** INSTRUKSI TUGAS **
Ubah seluruh baris data berikut menjadi daftar bernomor, dan lewati baris yang kosong.

** DATA TERCATAT **
▬▬▬▬▬▬▬▬▬▬

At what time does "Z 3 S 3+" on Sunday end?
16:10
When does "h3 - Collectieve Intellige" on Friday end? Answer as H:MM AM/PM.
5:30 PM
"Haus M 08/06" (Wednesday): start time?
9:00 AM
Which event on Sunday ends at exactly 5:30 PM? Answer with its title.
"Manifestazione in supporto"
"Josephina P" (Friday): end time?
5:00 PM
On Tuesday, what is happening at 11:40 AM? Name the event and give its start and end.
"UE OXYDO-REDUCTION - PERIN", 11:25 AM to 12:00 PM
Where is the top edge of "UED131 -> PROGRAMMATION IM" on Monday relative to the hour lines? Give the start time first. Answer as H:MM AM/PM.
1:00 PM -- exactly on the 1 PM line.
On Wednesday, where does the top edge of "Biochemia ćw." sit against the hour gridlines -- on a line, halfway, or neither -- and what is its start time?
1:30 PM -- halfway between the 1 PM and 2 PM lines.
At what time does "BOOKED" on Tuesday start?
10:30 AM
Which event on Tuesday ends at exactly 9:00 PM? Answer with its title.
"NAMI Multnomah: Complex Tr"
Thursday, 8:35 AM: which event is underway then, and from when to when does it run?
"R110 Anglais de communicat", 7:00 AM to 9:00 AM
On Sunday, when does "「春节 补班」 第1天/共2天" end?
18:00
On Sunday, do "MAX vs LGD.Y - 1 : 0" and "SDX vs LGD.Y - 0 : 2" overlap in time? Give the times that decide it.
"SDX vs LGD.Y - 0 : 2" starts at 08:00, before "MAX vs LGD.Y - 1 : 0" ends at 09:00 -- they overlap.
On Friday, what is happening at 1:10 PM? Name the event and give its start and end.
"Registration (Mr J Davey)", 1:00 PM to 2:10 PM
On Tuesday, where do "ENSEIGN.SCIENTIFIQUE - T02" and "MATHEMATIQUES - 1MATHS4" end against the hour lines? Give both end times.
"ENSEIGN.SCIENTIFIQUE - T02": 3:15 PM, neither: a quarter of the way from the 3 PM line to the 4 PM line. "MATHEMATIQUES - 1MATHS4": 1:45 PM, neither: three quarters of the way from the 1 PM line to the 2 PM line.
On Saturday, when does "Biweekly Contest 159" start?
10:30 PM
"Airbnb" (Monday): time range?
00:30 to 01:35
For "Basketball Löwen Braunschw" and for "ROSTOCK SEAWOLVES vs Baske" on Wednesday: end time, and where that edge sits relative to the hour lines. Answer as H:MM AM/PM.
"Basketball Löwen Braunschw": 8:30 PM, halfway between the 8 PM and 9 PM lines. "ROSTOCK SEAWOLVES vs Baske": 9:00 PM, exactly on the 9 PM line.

▬▬▬▬▬▬▬▬▬▬

** JAWABAN TUGAS **
1. At what time does "Z 3 S 3+" on Sunday end?
2. 16:10
3. When does "h3 - Collectieve Intellige" on Friday end? Answer as H:MM AM/PM.
4. 5:30 PM
5. "Haus M 08/06" (Wednesday): start time?
6. 9:00 AM
7. Which event on Sunday ends at exactly 5:30 PM? Answer with its title.
8. "Manifestazione in supporto"
9. "Josephina P" (Friday): end time?
10. 5:00 PM
11. On Tuesday, what is happening at 11:40 AM? Name the event and give its start and end.
12. "UE OXYDO-REDUCTION - PERIN", 11:25 AM to 12:00 PM
13. Where is the top edge of "UED131 -> PROGRAMMATION IM" on Monday relative to the hour lines? Give the start time first. Answer as H:MM AM/PM.
14. 1:00 PM -- exactly on the 1 PM line.
15. On Wednesday, where does the top edge of "Biochemia ćw." sit against the hour gridlines -- on a line, halfway, or neither -- and what is its start time?
16. 1:30 PM -- halfway between the 1 PM and 2 PM lines.
17. At what time does "BOOKED" on Tuesday start?
18. 10:30 AM
19. Which event on Tuesday ends at exactly 9:00 PM? Answer with its title.
20. "NAMI Multnomah: Complex Tr"
21. Thursday, 8:35 AM: which event is underway then, and from when to when does it run?
22. "R110 Anglais de communicat", 7:00 AM to 9:00 AM
23. On Sunday, when does "「春节 补班」 第1天/共2天" end?
24. 18:00
25. On Sunday, do "MAX vs LGD.Y - 1 : 0" and "SDX vs LGD.Y - 0 : 2" overlap in time? Give the times that decide it.
26. "SDX vs LGD.Y - 0 : 2" starts at 08:00, before "MAX vs LGD.Y - 1 : 0" ends at 09:00 -- they overlap.
27. On Friday, what is happening at 1:10 PM? Name the event and give its start and end.
28. "Registration (Mr J Davey)", 1:00 PM to 2:10 PM
29. On Tuesday, where do "ENSEIGN.SCIENTIFIQUE - T02" and "MATHEMATIQUES - 1MATHS4" end against the hour lines? Give both end times.
30. "ENSEIGN.SCIENTIFIQUE - T02": 3:15 PM, neither: a quarter of the way from the 3 PM line to the 4 PM line. "MATHEMATIQUES - 1MATHS4": 1:45 PM, neither: three quarters of the way from the 1 PM line to the 2 PM line.
31. On Saturday, when does "Biweekly Contest 159" start?
32. 10:30 PM
33. "Airbnb" (Monday): time range?
34. 00:30 to 01:35
35. For "Basketball Löwen Braunschw" and for "ROSTOCK SEAWOLVES vs Baske" on Wednesday: end time, and where that edge sits relative to the hour lines. Answer as H:MM AM/PM.
36. "Basketball Löwen Braunschw": 8:30 PM, halfway between the 8 PM and 9 PM lines. "ROSTOCK SEAWOLVES vs Baske": 9:00 PM, exactly on the 9 PM line.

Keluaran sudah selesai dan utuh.